RCQs are sanctioned events held by stores, where the best players can qualify for Regional Championship tournaments. The decision to make Standard the main format for these events is going to push players who want to be competitive to come back to it. Sticking with just Modern is going to drastically reduce your chances of qualifying.

MTG Foundations art showing Liliana and Ajani

Standard has plenty of players on Arena, of course, where it’s by far the most popular MTG format. But paper Standard has struggled in the last few years, as players blanche at buying expensive MTG cards that will rotate in just a year or two. This new schedule combats that to an extent: with three events across the next 12 months, players will have the chance to enter multiple RCQs with the same set of decks.

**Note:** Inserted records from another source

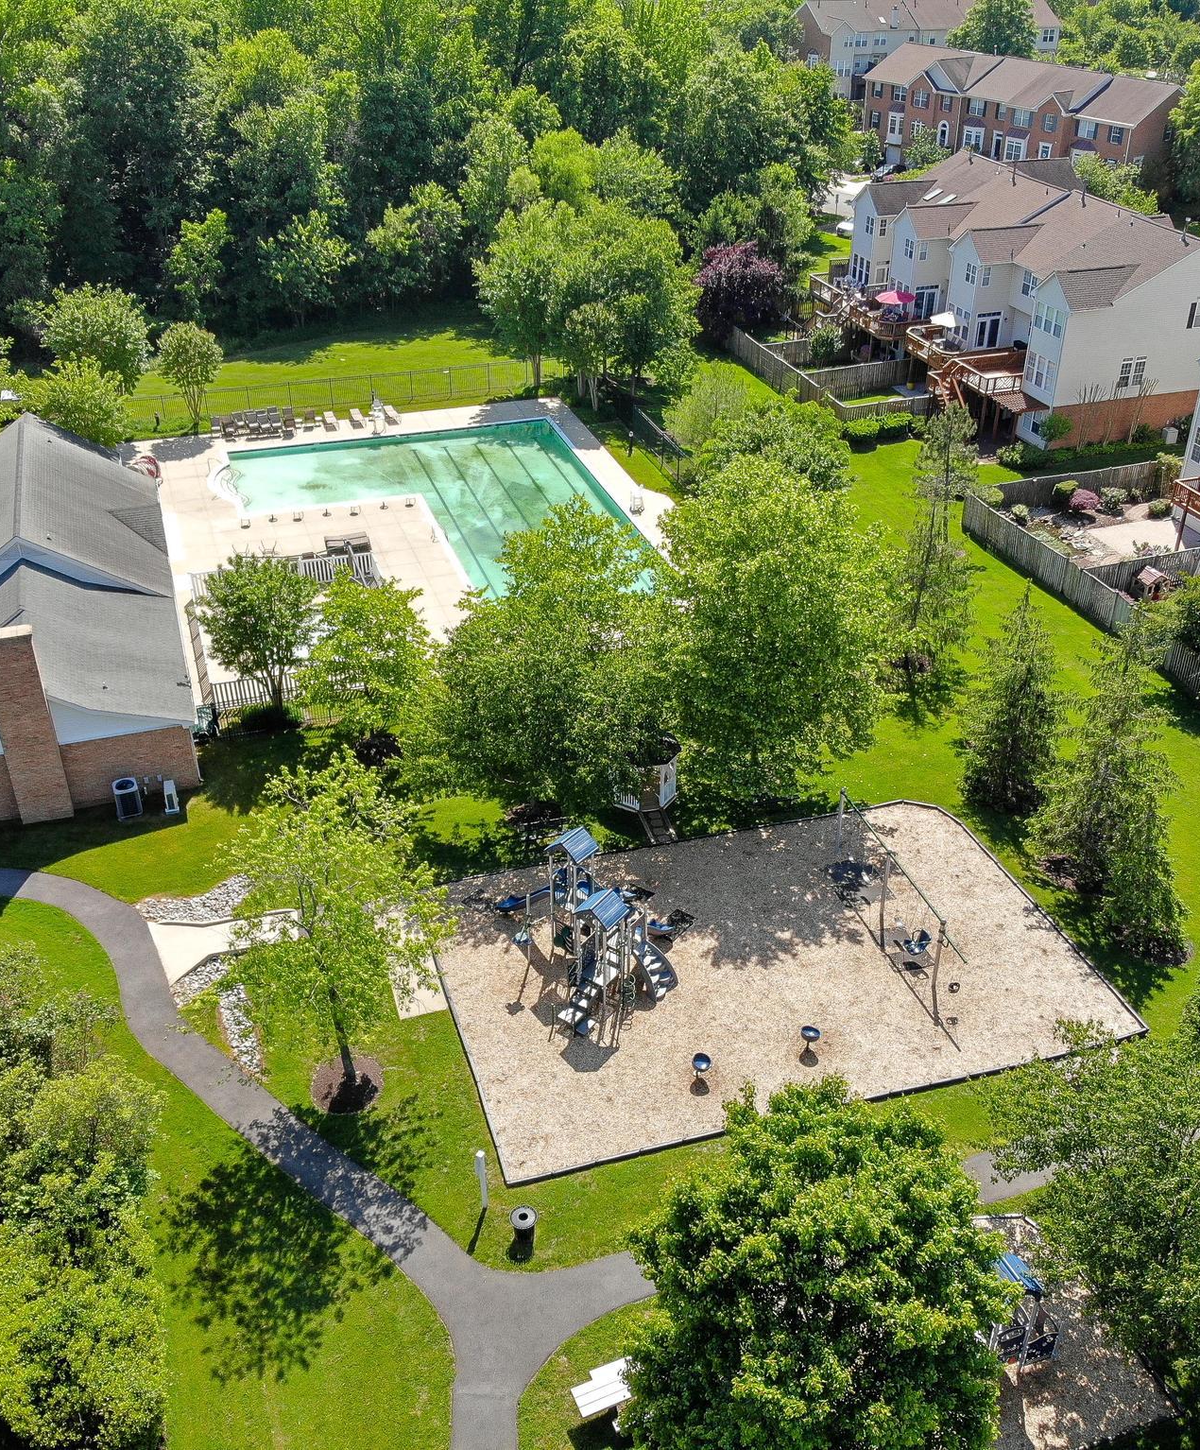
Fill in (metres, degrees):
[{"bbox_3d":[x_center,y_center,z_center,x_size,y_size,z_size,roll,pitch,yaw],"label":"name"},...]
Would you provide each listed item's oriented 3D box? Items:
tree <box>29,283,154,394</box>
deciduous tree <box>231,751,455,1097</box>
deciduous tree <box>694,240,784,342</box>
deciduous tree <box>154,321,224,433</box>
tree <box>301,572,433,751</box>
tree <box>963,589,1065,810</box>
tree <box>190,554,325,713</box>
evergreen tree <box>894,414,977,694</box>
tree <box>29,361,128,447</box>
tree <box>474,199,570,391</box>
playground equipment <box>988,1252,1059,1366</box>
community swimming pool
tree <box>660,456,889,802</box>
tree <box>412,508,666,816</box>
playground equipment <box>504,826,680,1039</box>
[{"bbox_3d":[-32.913,-24.988,87.278,7.558,7.093,7.558,0,32,0],"label":"tree"},{"bbox_3d":[-6.077,5.021,32.629,5.220,9.600,5.220,-1,29,0],"label":"deciduous tree"},{"bbox_3d":[10.212,-31.969,99.140,6.670,7.330,6.670,-1,29,0],"label":"deciduous tree"},{"bbox_3d":[-24.802,-21.029,81.405,4.083,6.650,4.083,0,32,0],"label":"deciduous tree"},{"bbox_3d":[-8.735,-2.178,50.611,4.847,7.331,4.847,0,32,0],"label":"tree"},{"bbox_3d":[14.054,-0.914,44.244,3.380,7.950,3.380,-1,29,0],"label":"tree"},{"bbox_3d":[-13.356,-3.444,53.136,4.821,6.771,4.821,0,32,0],"label":"tree"},{"bbox_3d":[13.176,-6.503,53.309,3.300,12.300,3.300,0,32,0],"label":"evergreen tree"},{"bbox_3d":[-30.187,-18.353,77.955,5.580,5.580,5.580,-1,29,0],"label":"tree"},{"bbox_3d":[-5.027,-27.867,87.472,6.260,12.060,6.260,-1,29,0],"label":"tree"},{"bbox_3d":[9.347,13.258,30.062,2.500,3.000,2.300,-14,34,-21],"label":"playground equipment"},{"bbox_3d":[-9.432,-11.097,70.805,20.700,1.200,26.000,-9,30,-14],"label":"community swimming pool"},{"bbox_3d":[5.591,-2.660,43.316,7.230,12.190,7.230,-1,29,0],"label":"tree"},{"bbox_3d":[-1.981,-1.782,43.264,8.200,10.960,8.200,-1,29,0],"label":"tree"},{"bbox_3d":[-0.104,5.822,40.983,5.000,4.000,5.500,-9,33,-14],"label":"playground equipment"}]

However, the new RCQ schedule is bad news for Pioneer players, who have absolutely zero events to look forward to in the coming year, at least none that have been announced so far. This comes not long after the format was given a much-needed shakeup thanks to recent MTG banlist changes. Furthermore, the recent Pioneer RC event in Washington DC had 2,000 in attendance – a pretty massive turnout.

This Standard-focus is another sign that Wizards is taking steps to revitalize paper Standard, something it promised to do in May of last year. Since then, the biggest step taken is still that early decision to switch to a three year rotation, giving cards greater longevity in the format.

However, next up on the MTG release schedule is MTG Foundations, a set with huge implications for Standard. This batch of cards will be legal for the next five years, if not forever, providing a non-rotating backbone for the format.